Case study
Industrial Doors Company
Background
The owner of Industrial Doors Company was approaching
retirement when he attended a seminar run by
Nottinghamshire Co-operative Development Agency. He had
no obvious successor for his company and could not place
the company on the open market without alerting customers
and thereby losing their confidence.
The
options
At first sight there did not appear to be any options
open to the owner - his relations with a highly skilled
management team were distant, although they were long
serving and he had no idea how to broach the subject of
the future. Similarly the employees, who had observed for
themselves the
owner's deteriorating health, advancing years and lack of
a family successor had no channel of communication. The
CDA was able to open up dialogue between the two parties.
The
process
The CDA spent a lot of time with the owner, explaining
the process and re-assuring him that this was a way
forward. Once he was on board and willing to proceed the
CDA had a similar job convincing the employees. It is
often the case that employees have reservations about
undertaking a buyout: doubts about their own abilities,
suspicions about the true motivations of the owners or a
lack of trust in their fellow workers can all play a part
in discouraging employees to proceed. Usually the only
way to overcome these doubts is to proceed step by step
and prove those doubts wrong, whilst at the same time
building employees confidence in themselves and the
business they are buying. Team building and trust are
theories made real once people start working on a project
with a common goal.

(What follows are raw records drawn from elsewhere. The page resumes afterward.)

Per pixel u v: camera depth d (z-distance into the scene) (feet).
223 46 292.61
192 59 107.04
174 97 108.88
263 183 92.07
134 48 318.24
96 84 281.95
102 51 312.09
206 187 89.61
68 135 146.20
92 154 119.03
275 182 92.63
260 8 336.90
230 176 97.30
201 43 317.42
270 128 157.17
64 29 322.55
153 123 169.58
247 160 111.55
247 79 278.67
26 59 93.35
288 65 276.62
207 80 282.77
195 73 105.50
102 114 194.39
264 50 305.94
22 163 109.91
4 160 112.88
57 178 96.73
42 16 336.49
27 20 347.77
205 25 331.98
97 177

This was certainly true of Industrial
Doors Company.
The
raising of the finance
Three of the four employees were prepared to invest in
the company. Despite everyone s best efforts, the fourth
member of staff would not join the co-operative. This
ultimately affected the legal structure that was adopted
- they registered as a company limited by shares rather
than using the more tax efficient Employee Share
Ownership Plan. The remaining buyout price was raised in
the form of loans from the Industrial Common Ownership
Finance, Nottinghamshire CDA's loan fund and the bank.
After
the conversion
The buyout was concluded within six months of the
employees meeting the CDA for the first time and has been
trading for just over a year. one of the workers
commented, We have no regrets. Trade is up, profitability
is up and equally importantly staff morale and commitment
has never been higher. It has not been all plain sailing
though, with the main difficulties surrounding employing
new people, which was something the previous owner had
always undertaken. However, you certainly learn by doing
and at least we can confirm, whereas I know [the owner]
felt very lonely and isolated as the sole decision maker.